→ **DATA PROVIDED**:
^^^^

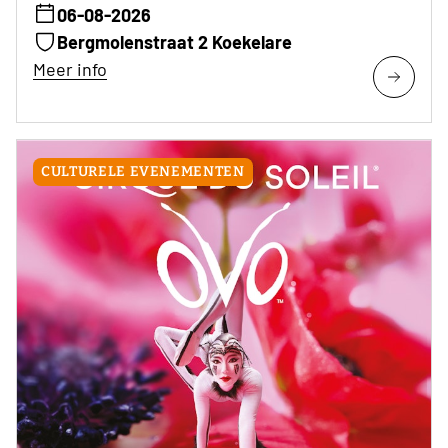
06-08-2026
Bergmolenstraat 2 Koekelare
Meer info
CULTURELE EVENEMENTEN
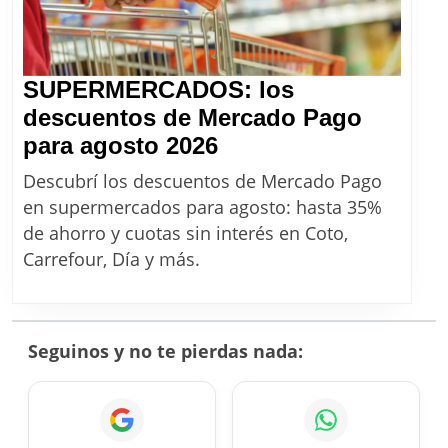
2026
SUPERMERCADOS: los
descuentos de Mercado Pago
SUPERMERCADOS:
para agosto 2026
los
Descubrí los descuentos de Mercado Pago
descuentos
en supermercados para agosto: hasta 35%
de
de ahorro y cuotas sin interés en Coto,
Mercado
Carrefour, Día y más.
Pago
para
agosto
Seguinos y no te pierdas nada:
2026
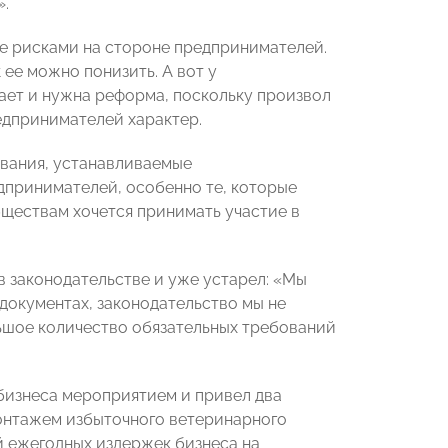
».
ие рисками на стороне предпринимателей.
 ее можно понизить. А вот у
ает и нужна реформа, поскольку произвол
едпринимателей характер.
ования, устанавливаемые
едпринимателей, особенно те, которые
бществам хочется принимать участие в
в законодательстве и уже устарел: «Мы
документах, законодательство мы не
ьшое количество обязательных требований
бизнеса мероприятием и привел два
монтажем избыточного ветеринарного
й ежегодных издержек бизнеса на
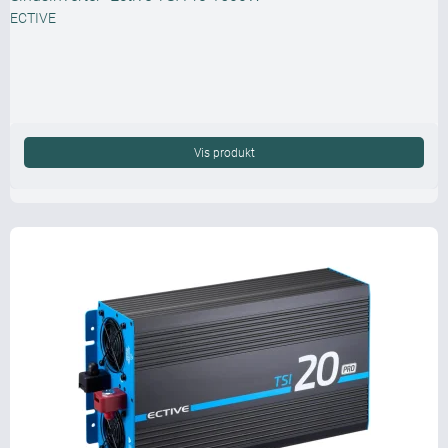
ECTIVE
Vis produkt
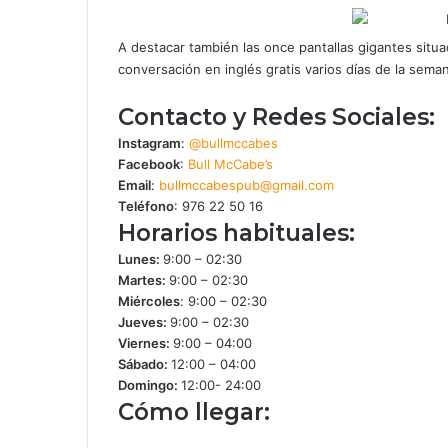
A destacar también las once pantallas gigantes situad
conversación en inglés gratis varios días de la semana
Contacto y Redes Sociales:
Instagram
:
@bullmccabes
Facebook
:
Bull McCabe’s
Email
:
bullmccabespub@gmail.com
Teléfono
:
976 22 50 16
Horarios habituales:
Lunes:
9:00 – 02:30
Martes:
9:00 – 02:30
Miércoles
:
9:00 – 02:30
Jueves:
9:00 – 02:30
Viernes:
9:00 – 04:00
Sábado:
12:00 – 04:00
Domingo:
12:00- 24:00
Cómo llegar:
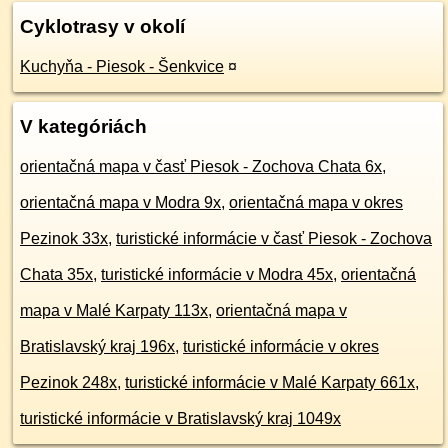
Cyklotrasy v okolí
Kuchyňa - Piesok - Šenkvice
¤
V kategóriách
orientačná mapa v časť Piesok - Zochova Chata 6x
,
orientačná mapa v Modra 9x
,
orientačná mapa v okres
Pezinok 33x
,
turistické informácie v časť Piesok - Zochova
Chata 35x
,
turistické informácie v Modra 45x
,
orientačná
mapa v Malé Karpaty 113x
,
orientačná mapa v
Bratislavský kraj 196x
,
turistické informácie v okres
Pezinok 248x
,
turistické informácie v Malé Karpaty 661x
,
turistické informácie v Bratislavský kraj 1049x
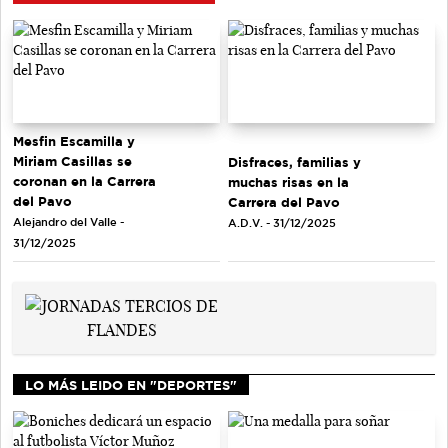
Mesfin Escamilla y
Miriam Casillas se
Disfraces, familias y
coronan en la Carrera
muchas risas en la
del Pavo
Carrera del Pavo
Alejandro del Valle -
A.D.V. - 31/12/2025
31/12/2025
LO MÁS LEIDO EN "DEPORTES"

^^^^

→ **PROBLEM TO WORK ON**: Print the data once more without any change, skipping each picture.

→ **FINISHED TASK**:
06-08-2026
Bergmolenstraat 2 Koekelare
Meer info
CULTURELE EVENEMENTEN
2026
SUPERMERCADOS: los
descuentos de Mercado Pago
SUPERMERCADOS:
para agosto 2026
los
Descubrí los descuentos de Mercado Pago
descuentos
en supermercados para agosto: hasta 35%
de
de ahorro y cuotas sin interés en Coto,
Mercado
Carrefour, Día y más.
Pago
para
agosto
Seguinos y no te pierdas nada:
2026
».
ие рисками на стороне предпринимателей.
 ее можно понизить. А вот у
ает и нужна реформа, поскольку произвол
едпринимателей характер.
ования, устанавливаемые
едпринимателей, особенно те, которые
бществам хочется принимать участие в
в законодательстве и уже устарел: «Мы
документах, законодательство мы не
ьшое количество обязательных требований
бизнеса мероприятием и привел два
монтажем избыточного ветеринарного
й ежегодных издержек бизнеса на
ECTIVE
Vis produkt
A destacar también las once pantallas gigantes situad
conversación en inglés gratis varios días de la semana
Contacto y Redes Sociales:
Instagram
:
@bullmccabes
Facebook
:
Bull McCabe’s
Email
:
bullmccabespub@gmail.com
Teléfono
:
976 22 50 16
Horarios habituales:
Lunes:
9:00 – 02:30
Martes:
9:00 – 02:30
Miércoles
:
9:00 – 02:30
Jueves:
9:00 – 02:30
Viernes:
9:00 – 04:00
Sábado:
12:00 – 04:00
Domingo:
12:00- 24:00
Cómo llegar:
Cyklotrasy v okolí
Kuchyňa - Piesok - Šenkvice
¤
V kategóriách
orientačná mapa v časť Piesok - Zochova Chata 6x
,
orientačná mapa v Modra 9x
,
orientačná mapa v okres
Pezinok 33x
,
turistické informácie v časť Piesok - Zochova
Chata 35x
,
turistické informácie v Modra 45x
,
orientačná
mapa v Malé Karpaty 113x
,
orientačná mapa v
Bratislavský kraj 196x
,
turistické informácie v okres
Pezinok 248x
,
turistické informácie v Malé Karpaty 661x
,
turistické informácie v Bratislavský kraj 1049x
Mesfin Escamilla y
Miriam Casillas se
Disfraces, familias y
coronan en la Carrera
muchas risas en la
del Pavo
Carrera del Pavo
Alejandro del Valle -
A.D.V. - 31/12/2025
31/12/2025
LO MÁS LEIDO EN "DEPORTES"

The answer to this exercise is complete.